![Cyclone<small></small>](/foto/musica/recensioni/big/2935-serpenti-cyclone-20140423163951.jpg)
Insomma questo nuovo Cyclone dei Serpenti sembra davvero, di primo acchito, un’operazione commerciale in stile anni Ottanta quando, per sfondare, dovevi star ben lontano dalla tua lingua madre e quando al grido di Vamos a la playa si pensava solamente a rifarsi l’abbronzatura più scura e duratura dell’estate. Questo nuovo lavoro si presenta perciò come una trasposizione in inglese delle migliori canzoni tratte dai precedenti lavori della band. Le basi elettroniche e le ritmiche paiono rinvigorite dall’uso massiccio di sonorità tanto toniche quanto vintage; mentre l’uso caricaturale e corporeo di un’immagine alla Miley Cyrus banalizza e rende perfettamente tutto quel senso artificioso di eccitazione collettiva tipico dell’epoca. L’uso dell’inglese in questo caso ha sicuramente restituito una certa ariosità alle melodie precedentemente metabolizzate, ma allo stesso tempo le ha irrimediabilmente invecchiate e datate. I Serpenti con questa mossa non aggiungono niente a quanto già di buono fatto in precedenza, ma cercano probabilmente di perseguire con un’unica mossa due obiettivi. Il primo meno nobile è quello di rivitalizzare un ottimo lavoro di genere da un punto meramente commerciale, cercando di arrivare con l’inglese laddove non si era arrivati con l’italiano, causa scarsa visibilità. Il secondo, quello di proseguire in maniera coerente la metodologia di approccio basata su un manierismo portabandiera, fortemente voluto e per niente di comodo.
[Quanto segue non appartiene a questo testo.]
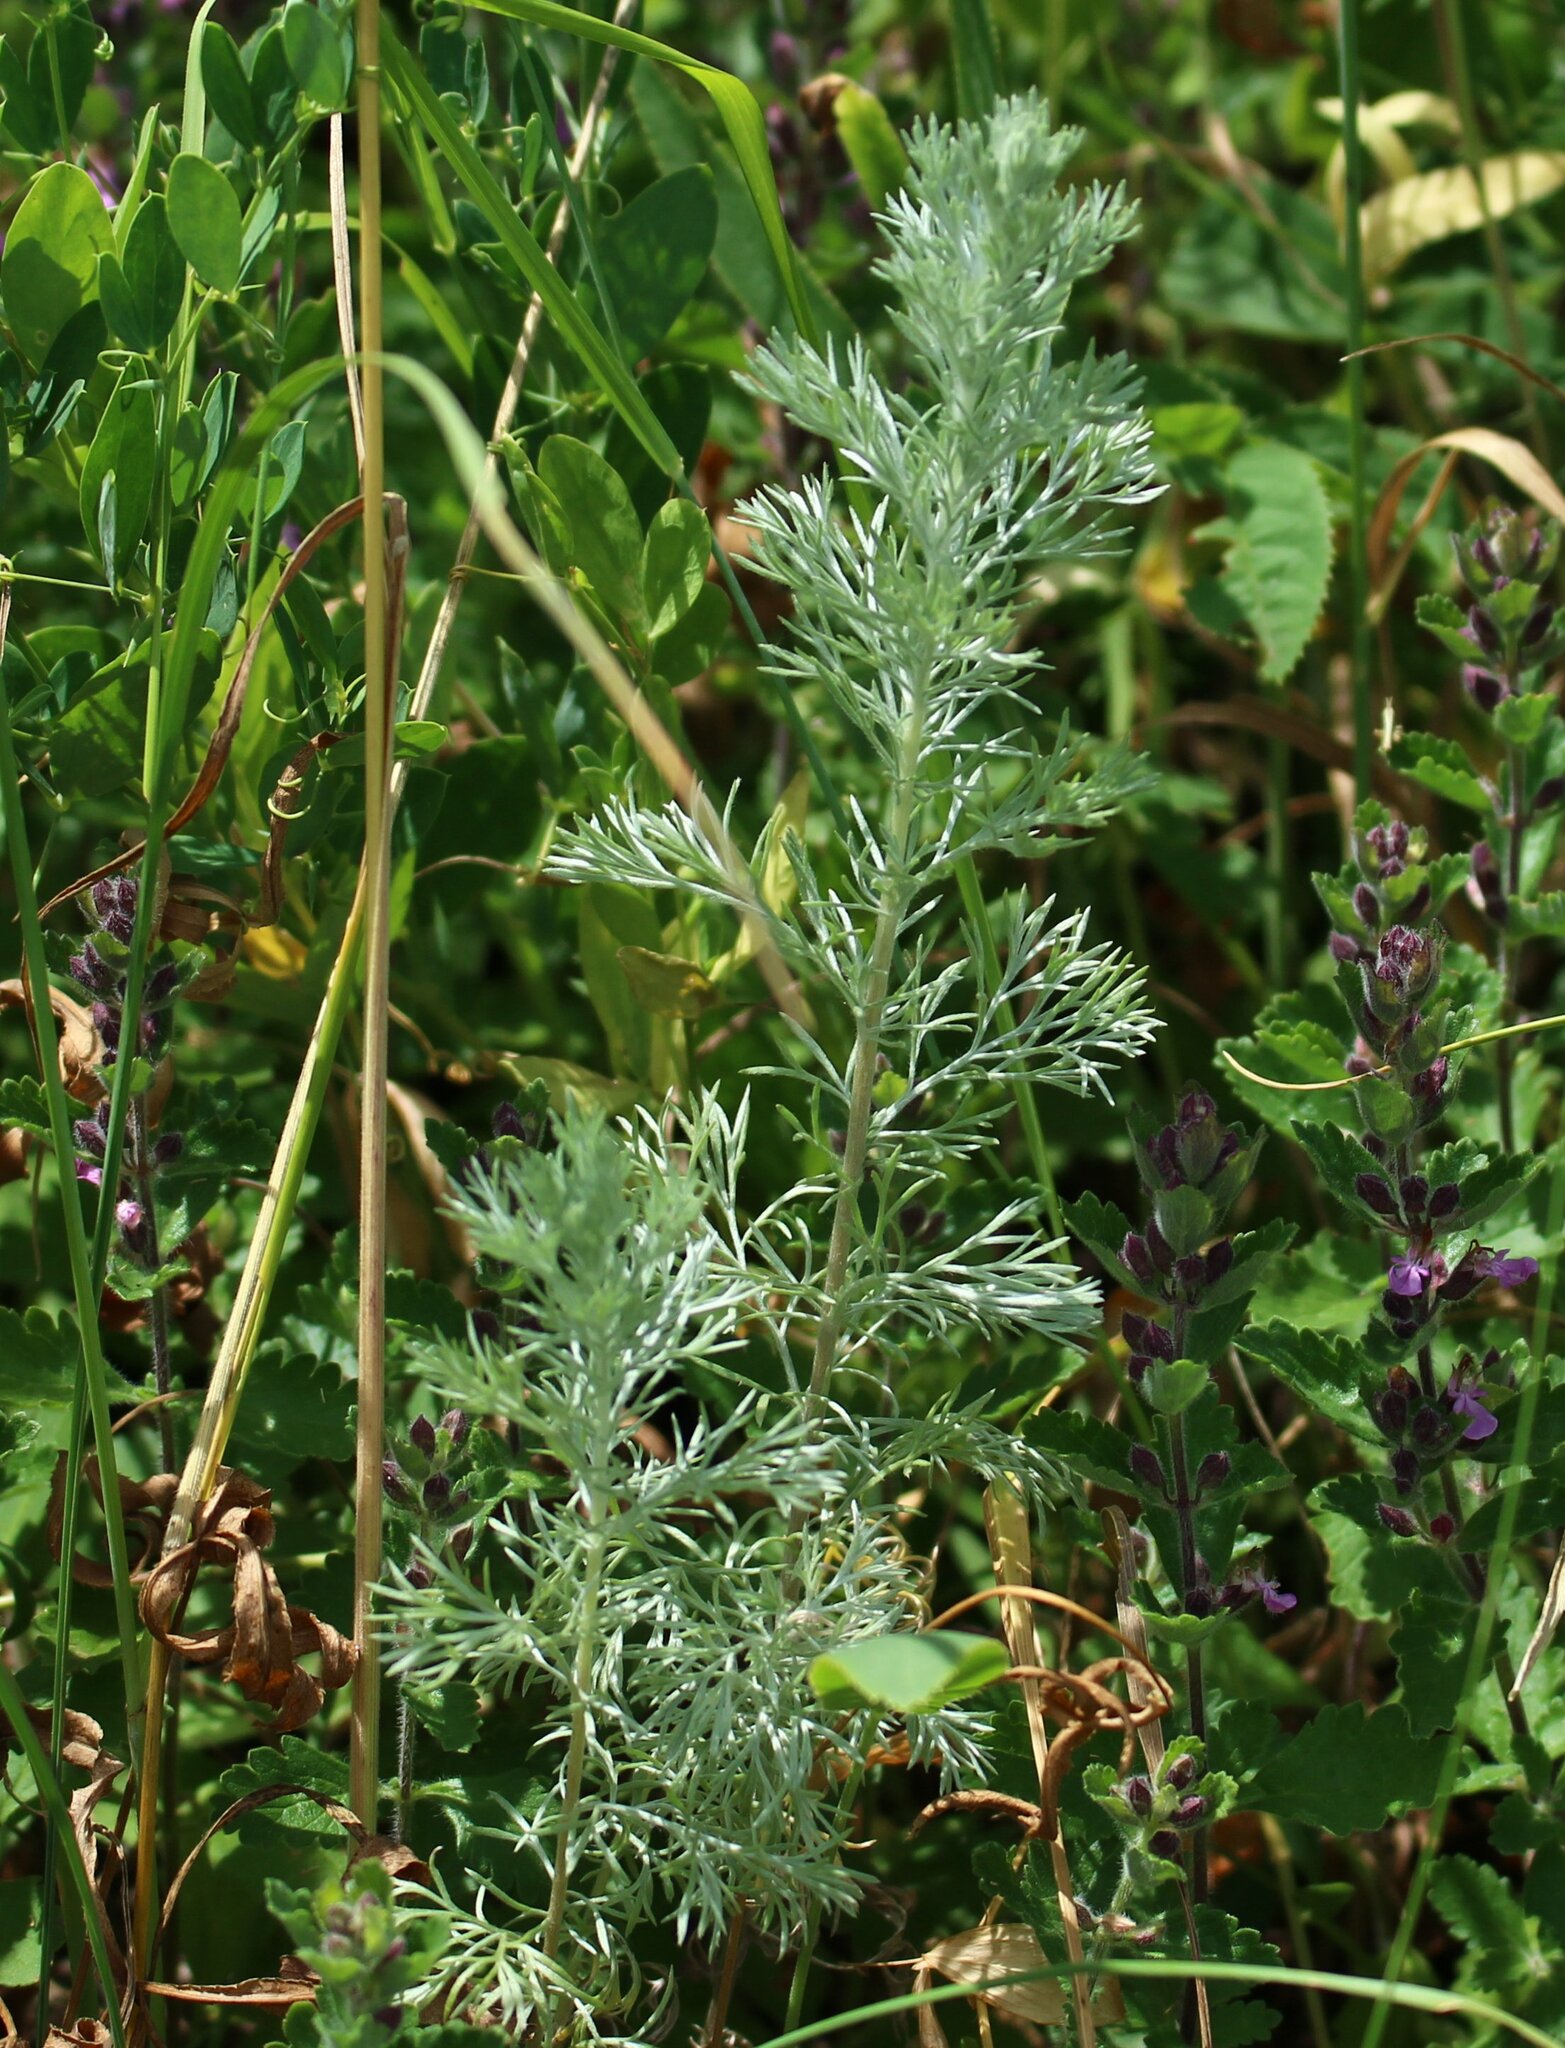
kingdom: Plantae
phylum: Tracheophyta
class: Magnoliopsida
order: Asterales
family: Asteraceae
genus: Artemisia
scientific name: Artemisia austriaca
Come già segnalato in precedenza in un periodo storico di crisi, senza idee anche l’iperbole può diventare il massimo dell’anticonformismo. L’applicazione può così divenire anche pura esaltazione dell’imitazione per una rappresentazione meccanica e teatrale di testimonianza a volte provocatoria. L’unico rischio vero proviene dall’uso sistematico di stereotipi sia nell’impianto sonoro, sia nella costruzione dell’immagine: alla fine la troppa coerenza può risultare peggiore dell’incoerenza. Essere scambiati per Sabrina Salerno o Samantha Fox invece che per i Cold Cave è un attimo, nel bene e nel male. Ben venga comunque la ricerca di un’estetica anni Ottanta che passi, ora come allora, dalla sua connotazione più sensuale ed erotica, anche se con in dote tutto il suo carico di superficialità e fragilità.